General Allen, who was expected to fly through a pro-forma confirmation hearing on his appointment as the head of US forces in Europe on Thursday, is now caught up in the middle of it all, though it's hard to say precisely how with any certainty, with contradictory reports flooding from unnamed "officials" and "sources" to various DC-focused reporters. 

Last night, an unidentified "senior defense official" told reporters that Jill Kelley, a married Tampa Bay socialite who complained to an FBI acquaintance that she was receiving anonymous and threatening emails over her relationship with Gen. Petraeus, was linked in some way to Allen. Ms. Kelley's complaint led to the FBI probe that forced the public revelation of Petraeus' affair with Broadwell.

What's the link to Allen?

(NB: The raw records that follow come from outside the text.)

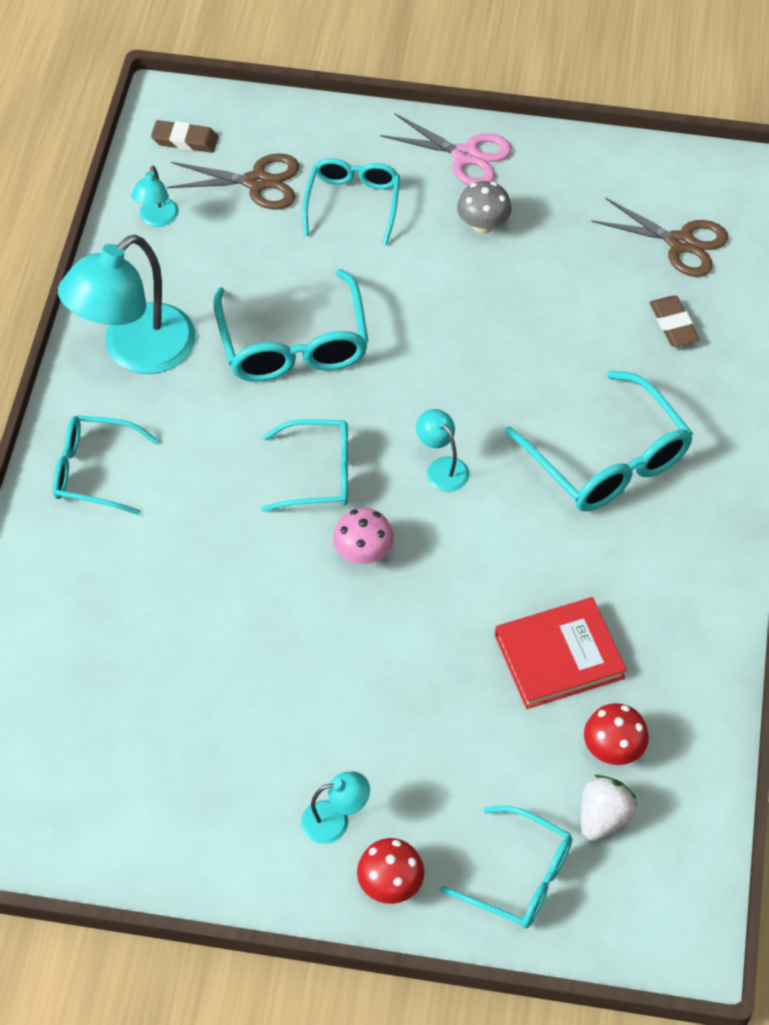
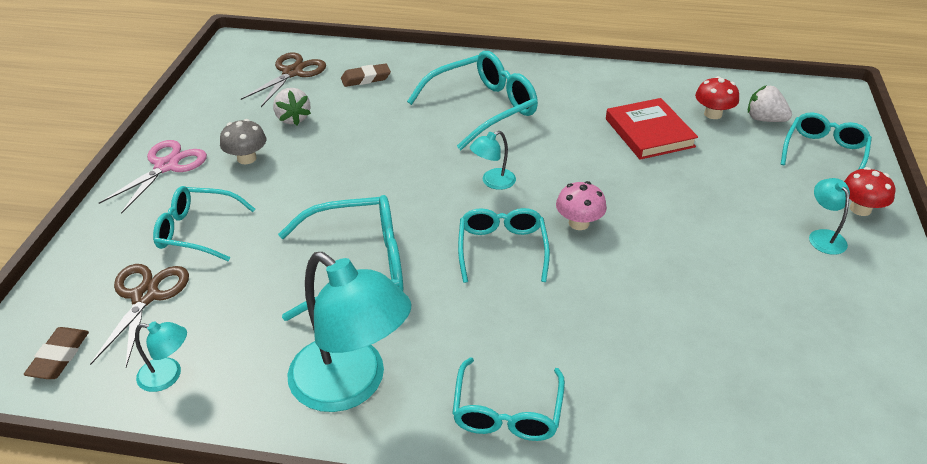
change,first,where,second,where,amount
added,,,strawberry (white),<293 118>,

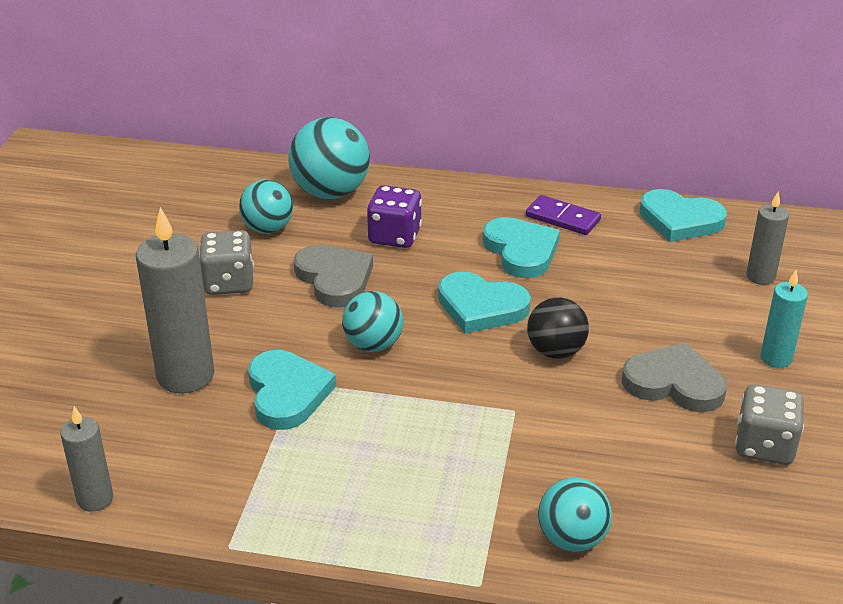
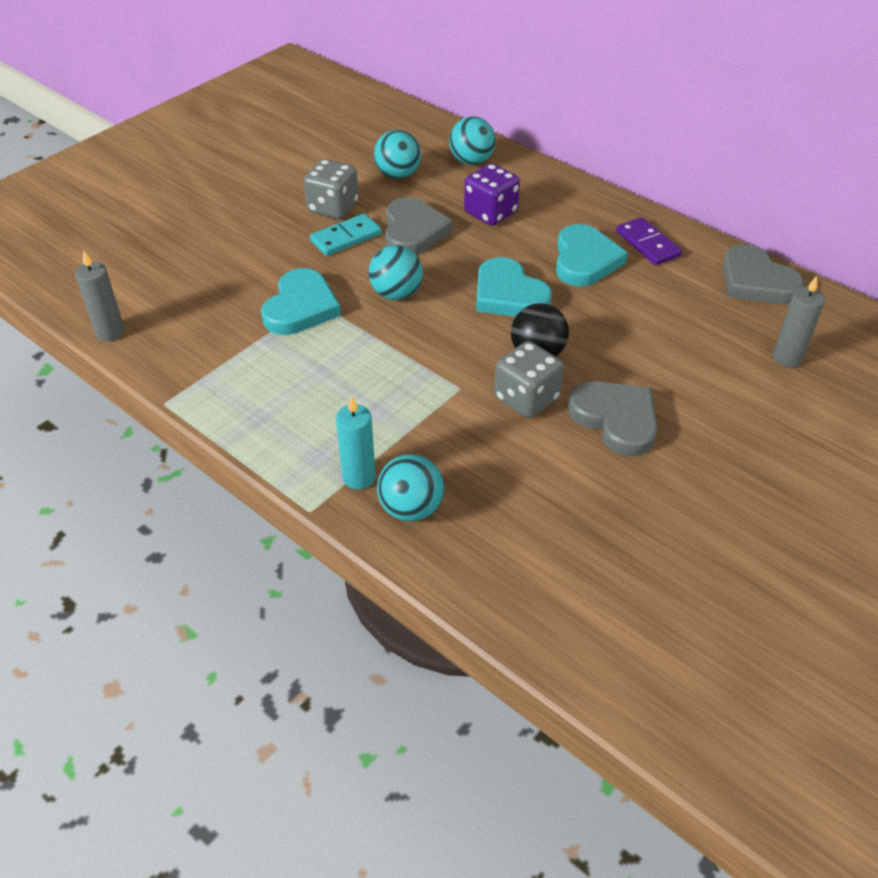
change,first,where,second,where,amount
removed,candle (ash-grey),<185 375>,,,
added,,,domino piece (turquoise),<346 238>,
moved,dice (ash-grey),<764 446>,,<526 399>,
moved,candle (turquoise),<776 358>,,<359 477>,
recoloured,heart shape (turquoise),<680 220>,heart shape (ash-grey),<756 281>,
resized,sphere (turquoise),<330 192>,,<471 161>,x0.64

Well, The Washington Post originally reported that, according to the Pentagon official, "the FBI was looking at 20,000-30,000 pages of email between Allen and Kelley that contained "potentially inappropriate" content."

That claim has been partially walked back by the same reporter in a followup in the Post this morning, The Post now reports the original allegation as: "According to a senior U.S. defense official, the FBI has uncovered between 20,000 and 30,000 pages of documents — most of them e-mails — that contain “potentially inappropriate” communication between Allen and Jill Kelley."

The distinction might seem subtle, but it isn't. The first suggests 20,000 or more emails between the two, a staggering volume that's suggestive more of forwarding on floods of email from his inbox rather than personal communication. The second refers to 20,000 or more "documents" that might contain "inappropriate" email between Kelley and Allen. That is, any contact between the two, inappropriate or not, is a subset of a large number, not its entirety.

The Post also quotes another unnamed "senior" official who appears to take Allen's side in this confusing tale. According to the second anonymous source, Allen and Kelley exchanged “'a few hundred e-mails over a couple of years,'” beginning when Allen was the deputy commander at the Central Command, this senior official said. But “most of them were about routine stuff. 'He’s never been alone with her,' the senior official said. 'Did he have an affair? No.'"

What's going on here? Well, welcome to the "wilderness of mirrors," as legendary CIA counter-intelligence boss James Jesus Angleton once called the world of deception and counter-deception in intelligence. In this case, the wilderness is the happy hunting grounds of national security reporters and the anonymous sources who love them, with self-serving spin, efforts to undermine rivals, and leaks made by concerned whistle-blowers all echoing through the hills and valleys daily.

For those of us on the outside, great care should be taken in assessing each new "reveal." For the moment, Allen's appointment to Supreme Allied Commander Europe is on hold, and if it turns out his emails with Kelley were about more than charitable balls and base dances, he will never take up that post.

So what of it? The politics of this scandal will reverberate for months, and is particularly messy given that Petraeus was also originally due for questioning this week on the large CIA operation in Benghazi that was targeted by a militia on Sept. 11, leaving four US government employees dead. But has a blow been dealt to the US military or to its intelligence capabilities?

Probably not. For each general appointed to a high post, there are other candidates just as qualified who didn't get the job. As for the leadership of the CIA, Petraeus was far from indispensable there.

The Afghan war will continue to sputter along, and the debates over the role of the CIA in the government's drone assassination program abroad, which has been championed by President Obama, will continue. Much as they were with Petraeus and Allen in harness.